Your task =
Your task is to filter the data below down to the lines holding "keystone".

________

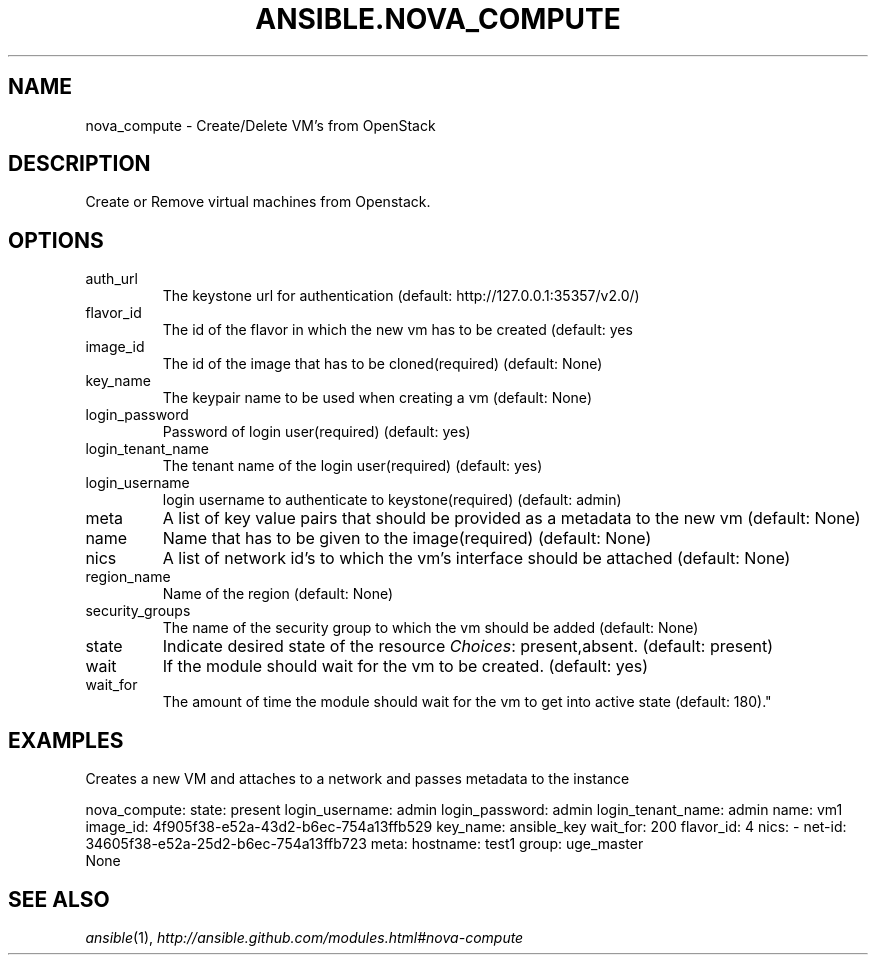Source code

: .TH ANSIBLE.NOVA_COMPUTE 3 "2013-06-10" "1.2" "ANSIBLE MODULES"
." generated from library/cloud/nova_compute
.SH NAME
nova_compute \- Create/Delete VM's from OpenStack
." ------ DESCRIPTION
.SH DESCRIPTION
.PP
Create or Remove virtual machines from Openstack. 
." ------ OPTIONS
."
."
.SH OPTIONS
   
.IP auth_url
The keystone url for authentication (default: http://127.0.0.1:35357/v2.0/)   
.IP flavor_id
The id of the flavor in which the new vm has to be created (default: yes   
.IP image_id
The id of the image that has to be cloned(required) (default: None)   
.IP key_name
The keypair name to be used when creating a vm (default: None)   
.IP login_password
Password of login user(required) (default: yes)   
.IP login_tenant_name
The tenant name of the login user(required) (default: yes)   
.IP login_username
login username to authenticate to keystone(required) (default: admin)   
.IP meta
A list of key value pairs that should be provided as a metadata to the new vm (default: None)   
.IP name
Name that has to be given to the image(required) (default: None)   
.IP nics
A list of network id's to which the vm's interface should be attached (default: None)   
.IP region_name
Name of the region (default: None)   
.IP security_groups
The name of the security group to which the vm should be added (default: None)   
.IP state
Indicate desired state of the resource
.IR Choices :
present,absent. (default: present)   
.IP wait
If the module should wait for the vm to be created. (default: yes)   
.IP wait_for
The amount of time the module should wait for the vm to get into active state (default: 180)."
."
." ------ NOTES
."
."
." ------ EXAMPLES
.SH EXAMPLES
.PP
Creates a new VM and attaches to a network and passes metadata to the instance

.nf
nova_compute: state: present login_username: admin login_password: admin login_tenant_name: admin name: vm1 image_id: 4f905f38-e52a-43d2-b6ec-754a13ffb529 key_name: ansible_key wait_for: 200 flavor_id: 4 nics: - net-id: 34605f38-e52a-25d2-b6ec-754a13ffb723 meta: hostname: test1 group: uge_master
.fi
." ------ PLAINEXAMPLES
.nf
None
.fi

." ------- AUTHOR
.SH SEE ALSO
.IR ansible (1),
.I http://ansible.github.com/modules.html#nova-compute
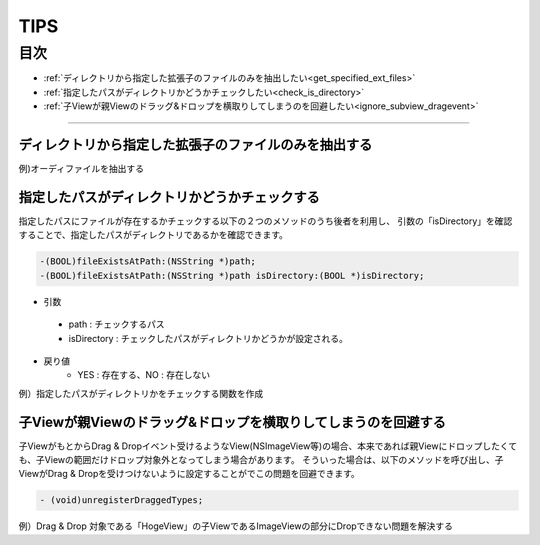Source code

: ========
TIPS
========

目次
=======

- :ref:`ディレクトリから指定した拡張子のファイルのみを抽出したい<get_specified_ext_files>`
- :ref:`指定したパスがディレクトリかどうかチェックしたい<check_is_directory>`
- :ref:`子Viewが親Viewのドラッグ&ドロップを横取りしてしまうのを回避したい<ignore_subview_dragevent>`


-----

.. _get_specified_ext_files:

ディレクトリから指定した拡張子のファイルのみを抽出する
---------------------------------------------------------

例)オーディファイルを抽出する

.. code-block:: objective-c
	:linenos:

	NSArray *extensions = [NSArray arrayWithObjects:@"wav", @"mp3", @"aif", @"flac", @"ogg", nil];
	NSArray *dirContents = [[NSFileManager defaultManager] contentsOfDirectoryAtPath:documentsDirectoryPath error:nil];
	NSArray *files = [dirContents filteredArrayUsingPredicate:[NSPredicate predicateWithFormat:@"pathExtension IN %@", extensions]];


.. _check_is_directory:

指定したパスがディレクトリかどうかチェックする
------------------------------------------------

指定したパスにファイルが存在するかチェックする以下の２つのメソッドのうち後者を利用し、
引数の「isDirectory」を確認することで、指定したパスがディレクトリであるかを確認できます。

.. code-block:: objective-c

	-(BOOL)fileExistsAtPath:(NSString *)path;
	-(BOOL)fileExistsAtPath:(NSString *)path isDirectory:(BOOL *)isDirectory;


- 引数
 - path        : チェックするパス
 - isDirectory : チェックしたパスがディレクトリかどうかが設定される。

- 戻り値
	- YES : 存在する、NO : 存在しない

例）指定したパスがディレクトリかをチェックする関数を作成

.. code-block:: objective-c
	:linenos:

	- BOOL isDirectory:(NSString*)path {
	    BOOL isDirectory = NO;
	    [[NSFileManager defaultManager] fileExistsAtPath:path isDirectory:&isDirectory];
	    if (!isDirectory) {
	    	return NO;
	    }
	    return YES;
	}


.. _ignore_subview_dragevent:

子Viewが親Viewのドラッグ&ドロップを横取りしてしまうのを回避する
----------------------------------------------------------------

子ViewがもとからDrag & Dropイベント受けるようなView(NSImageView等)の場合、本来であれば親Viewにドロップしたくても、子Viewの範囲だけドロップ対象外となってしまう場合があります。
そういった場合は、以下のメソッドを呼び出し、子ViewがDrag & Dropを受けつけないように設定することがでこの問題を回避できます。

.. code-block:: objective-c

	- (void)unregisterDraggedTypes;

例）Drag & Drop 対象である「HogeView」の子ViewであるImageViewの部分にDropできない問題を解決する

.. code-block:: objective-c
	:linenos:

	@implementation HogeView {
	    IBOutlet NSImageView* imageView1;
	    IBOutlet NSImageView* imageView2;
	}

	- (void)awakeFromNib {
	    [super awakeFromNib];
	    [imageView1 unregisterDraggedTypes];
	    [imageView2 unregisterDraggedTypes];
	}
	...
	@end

________

Result for this exercise =
The keystone url for authentication (default: http://127.0.0.1:35357/v2.0/)   
login username to authenticate to keystone(required) (default: admin)   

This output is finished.